MATERIAL SUPPLIED below:

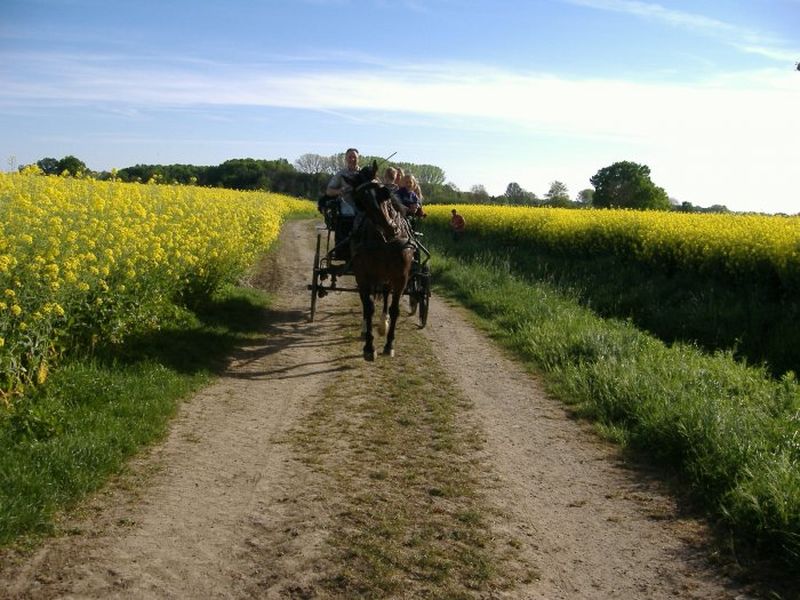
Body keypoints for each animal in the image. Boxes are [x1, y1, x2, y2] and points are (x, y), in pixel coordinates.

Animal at [346, 161, 416, 360]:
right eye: (360, 202)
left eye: (383, 192)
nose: (389, 227)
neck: (385, 241)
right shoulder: (363, 275)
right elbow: (368, 307)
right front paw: (369, 347)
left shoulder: (401, 277)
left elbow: (394, 309)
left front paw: (389, 343)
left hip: (387, 277)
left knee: (385, 295)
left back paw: (383, 323)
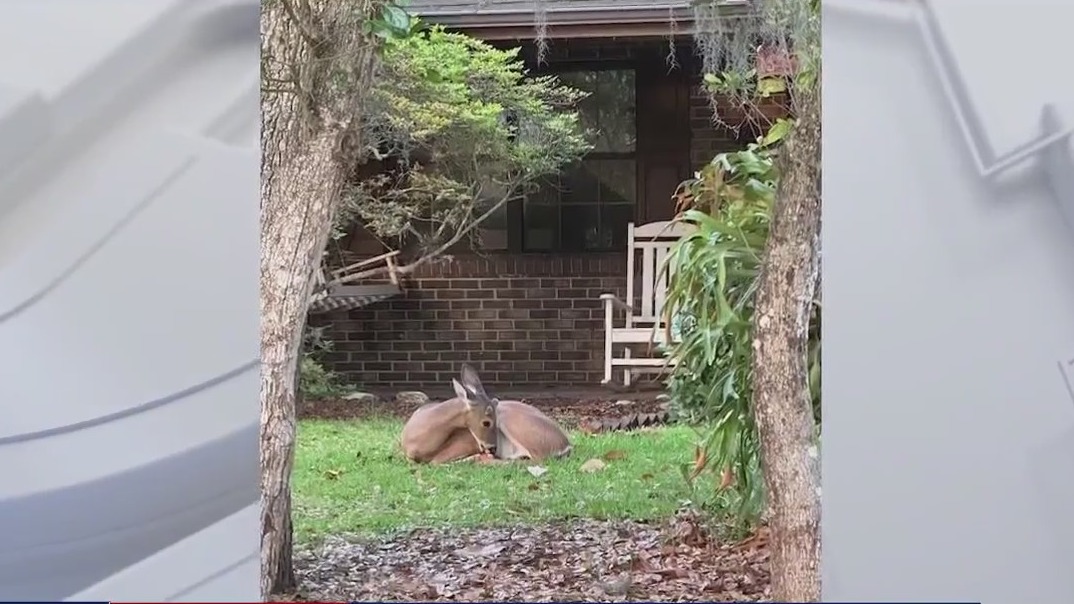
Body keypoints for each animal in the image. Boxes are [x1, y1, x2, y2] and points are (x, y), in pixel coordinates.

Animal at [400, 364, 572, 464]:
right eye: (486, 422)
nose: (493, 448)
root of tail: (566, 445)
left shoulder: (466, 442)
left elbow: (436, 461)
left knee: (536, 459)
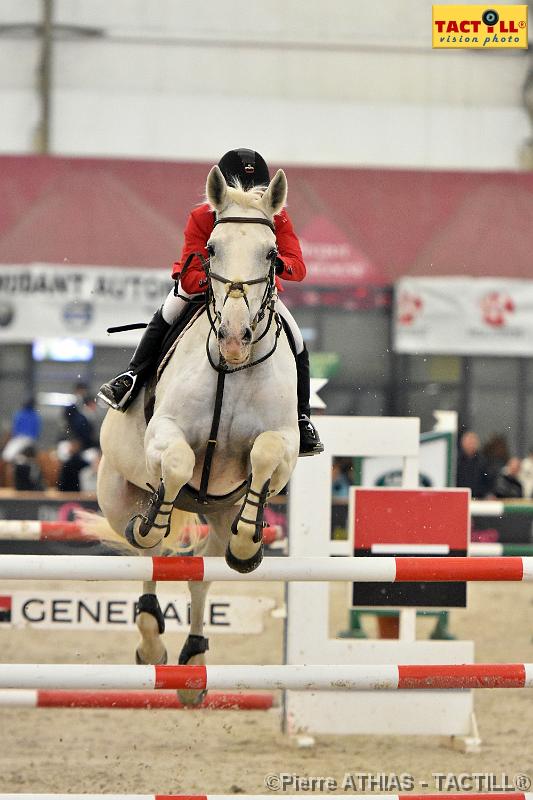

End of MATERIAL SUPPLIED.

_WHAT TO PRODUCE_. With the pictures excluded, transcribe word for word only the lines from the one containing "left shoulder: (401, 277)" through the last line of the records.

_SOLUTION BELOW_.
left shoulder: (401, 277)
left elbow: (394, 309)
left front paw: (389, 343)
left hip: (387, 277)
left knee: (385, 295)
left back paw: (383, 323)
Body keypoints for each animal in the image. Boxes are [x1, y1, x2, y2] and points are (x, y), in pixel coordinates.

Animal at [400, 364, 572, 464]:
right eye: (486, 422)
nose: (493, 448)
root of tail: (566, 445)
left shoulder: (466, 442)
left elbow: (436, 461)
left knee: (536, 459)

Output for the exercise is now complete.